Correlation of the hub genes with spermatogenesis-related genes
Firstly, correlation coefficient between each hub gene was calculated, and good correlations were found (Fig. 7A). Then PPI network between hub genes and genes in the hallmark_spermatogenesis gene set was mapped (Fig. 7B). All the hub genes and 106 genes from the hallmark_spermatogenesis gene set were involved in the network. Since 33 genes in the hallmark_spermatogenesis gene set were expressed differentially with P<0.01, we draw a correlation overview map of hub genes and these genes (Fig. 7C). Pairs of genes suggested good correlations. Additionally, as two hub genes (CHRM4, CCNA1) were contained in the hallmark_spermatogenesis gene set while three genes of the gene set were not contained in the GSE25518 dataset, we calculated the correlation coefficient between hub genes and the rest 130 genes of the hallmark_spermatogenesis gene set finally. We divided the absolute value of correlation coefficient into four categories (|r|>0.8, 0.8>|r|>0.5, 0.5>|r|>0.3, 0.3>|r|). The distribution of correlation of hub genes with the spermatogenesis-related genes was presented in Fig. 7D.

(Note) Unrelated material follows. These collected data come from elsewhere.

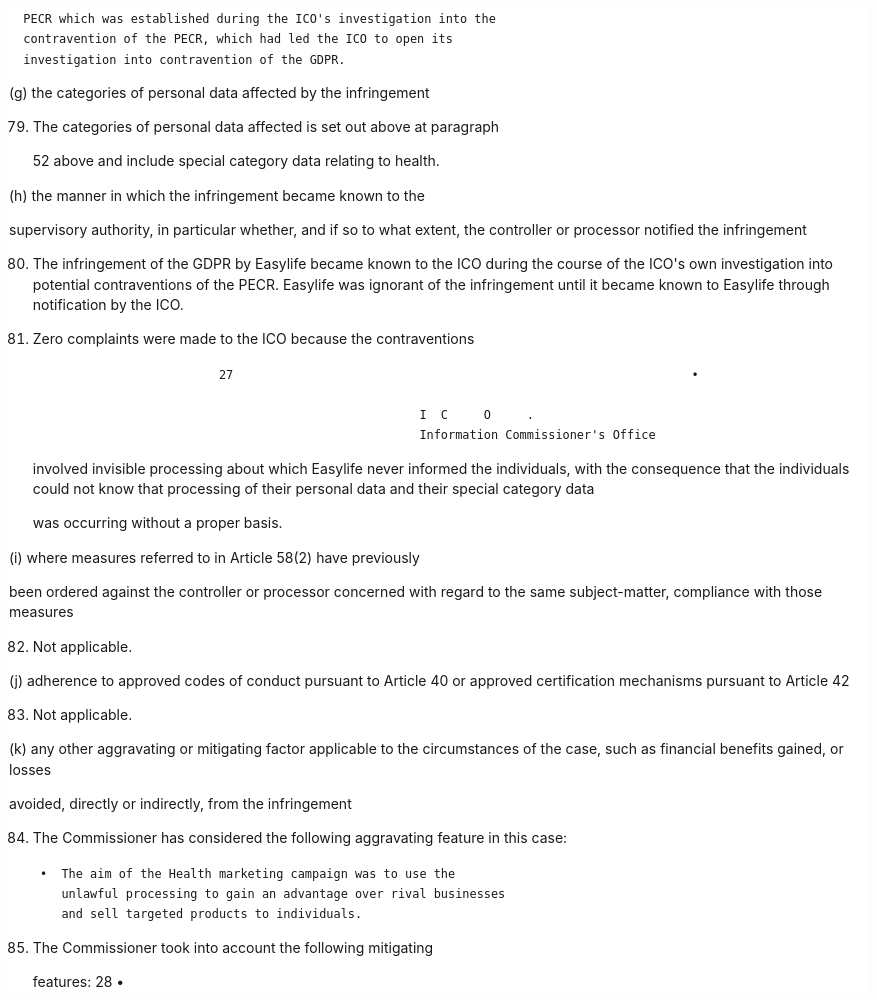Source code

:       PECR which was established during the ICO's investigation into the
      contravention of the PECR, which had led the ICO to open its
      investigation into contravention of the GDPR.

(g)   the categories of personal data affected by the infringement

79.   The categories of personal data affected is set out above at paragraph

      52 above and include special category data relating to health.

(h)   the manner in which the infringement became known to the

supervisory authority, in particular whether, and if so to what extent,
the controller or processor notified the infringement

80.   The infringement of the GDPR by Easylife became known to the ICO
      during the course of the ICO's own investigation into potential
      contraventions of the PECR. Easylife was ignorant of the infringement
      until it became known to Easylife through notification by the ICO.

81.   Zero complaints were made to the ICO because the contraventions

                                    27                                                                •

                                                                I  C     O     .
                                                                Information Commissioner's Office
       involved invisible processing about which Easylife never informed the
       individuals, with the consequence that the individuals could not know
       that processing of their personal data and their special category data

       was occurring without a proper basis.

(i)    where measures referred to in Article 58(2) have previously

been ordered against the controller or processor concerned with
regard to the same subject-matter, compliance with those measures

 82.   Not applicable.

(j)    adherence to approved codes of conduct pursuant to Article 40
or approved certification mechanisms pursuant to Article 42

 83.   Not applicable.

(k)    any other aggravating or mitigating factor applicable to the
circumstances of the case, such as financial benefits gained, or losses

avoided, directly or indirectly, from the infringement

 84.   The Commissioner has considered the following aggravating feature
       in this case:

            •  The aim of the Health marketing campaign was to use the
               unlawful processing to gain an advantage over rival businesses
               and sell targeted products to individuals.

 85.   The  Commissioner    took  into  account the   following  mitigating

       features:
                                     28                                                                    •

Function of hub genes in cryptorchidism-related infertility
The single gene GSEA based on hallmark gene sets was utilized to analyze the function of hub genes in cryptorchidism-related infertility. Hallmark_spermatogenesis gene set was significantly enriched in five genes (RAD54L, CCNA1, SMC1B, SYCE2, and TAC3) indicating spermatogenesis-related pathways were impaired when the genes were downregulated (Fig. 8A-E). As LMNB1 seemed to have an opposite regulatory function to the other hub genes which were consistent with the expression dissonance pattern of the hub genes, we only presented the top five enriched pathways correlated with the above six genes positively or negatively (Fig. 8A-F). And we counted and visualized the occurrence frequency of the top five enriched pathways correlated with the hub genes positively or negatively (Fig. 8G-H). Hallmark_oxidative_phosphorylation, hallmark_MYC_targets_V1, hallmark_cholesterol_homeostasis, and hallmark_KRAS_signaline_DN were significantly correlated with each hub gene while LMNB1 showed opposite correlations when compared with others (Fig. 8G-H). Hallmark_reactive_oxygen_species_pathway and hallmark_DNA_repair were positively correlated with LMNB1 while they were negatively correlated with other 10 hub genes (RAD54L, CCNA1, SMC1B, SYCE2, TAC3, TRHR, CHRM4, MTNR1B, TAS2R19, CCR4) and 6 hub genes (SYCE2, TRHR, CHRM4, GPRC6A, TAS2R19, CCR4) respectively. Additionally, hallmark_unfold_protein_response and hallmark_protein_secretion were negatively correlated with GPRC6A and another 5 genes (RAD54L, CCNA1, SMC1B, TAC3, MTNR1B) respectively while hallmark_mitotic_spindle and hallmark_G2M_checkpoint were positively correlated with CCNA1. All the single gene GSEA results of each hub gene were provided in Supplementary Table 3.
Literature review on the relationship between hub genes and cryptorchidism-related infertility
To seek the association of hub genes with cryptorchidism-related infertility, we retrieved the published literature for possible proof. Though no hub gene was found exactly involved in cryptorchidism-related infertility, ten genes (CCR4, LMNB1, LMNB1, MTNR1B, TAC3, TRHR, TRHR, RAD54L, CCNA1, SMC1B, GPRC6A, SYCE2) played a key role in infertility or spermatogenesis[34-50], indicating that these hub genes might be involved in cryptorchidism-related infertility. Additionally, there was no direct evidence of the function of CHRM4 and TAS2R19 in infertility. All the results of literature proofs were presented in Table 1.